## Directions for this task
Recast the material from the line with "Handy-Preisvergleich" up to and including the line with "lemonhype UG (haftungsbeschränkt)" as a Markdown table with the columns Row and Line text. Leave out any blank lines.

= = = =

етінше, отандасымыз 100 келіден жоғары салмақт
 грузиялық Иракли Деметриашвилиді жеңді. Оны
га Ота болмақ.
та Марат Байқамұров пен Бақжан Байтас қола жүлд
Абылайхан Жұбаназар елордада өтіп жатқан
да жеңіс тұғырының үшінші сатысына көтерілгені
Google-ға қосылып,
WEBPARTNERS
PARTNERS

= = = =

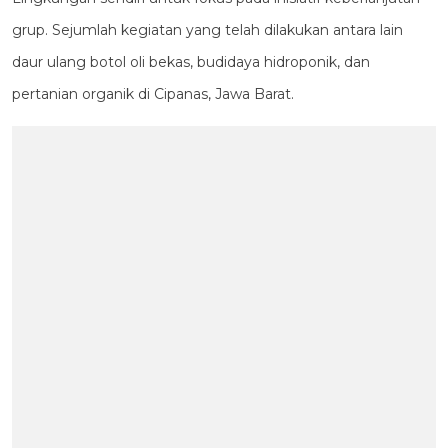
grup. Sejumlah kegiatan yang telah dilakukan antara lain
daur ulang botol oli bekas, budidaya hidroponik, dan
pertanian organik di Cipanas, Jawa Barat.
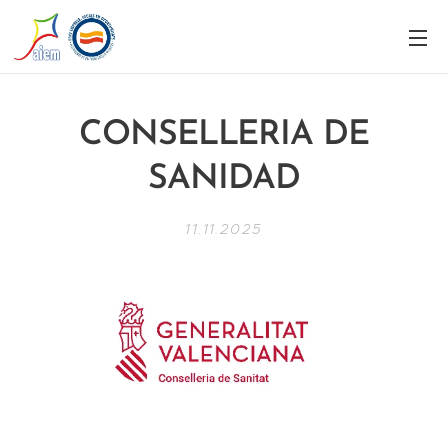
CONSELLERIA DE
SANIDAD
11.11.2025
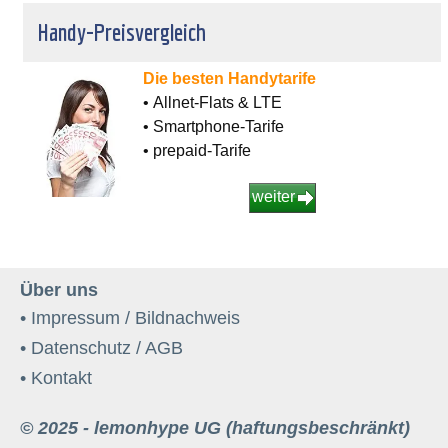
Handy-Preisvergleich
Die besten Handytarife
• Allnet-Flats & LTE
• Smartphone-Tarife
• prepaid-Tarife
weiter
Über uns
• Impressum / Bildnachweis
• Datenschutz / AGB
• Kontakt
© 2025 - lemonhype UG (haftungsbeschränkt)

= = = =

## Written solution
| Row | Line text |
|---|---|
| 1 | Handy-Preisvergleich |
| 2 | Die besten Handytarife |
| 3 | • Allnet-Flats & LTE |
| 4 | • Smartphone-Tarife |
| 5 | • prepaid-Tarife |
| 6 | weiter |
| 7 | Über uns |
| 8 | • Impressum / Bildnachweis |
| 9 | • Datenschutz / AGB |
| 10 | • Kontakt |
| 11 | © 2025 - lemonhype UG (haftungsbeschränkt) |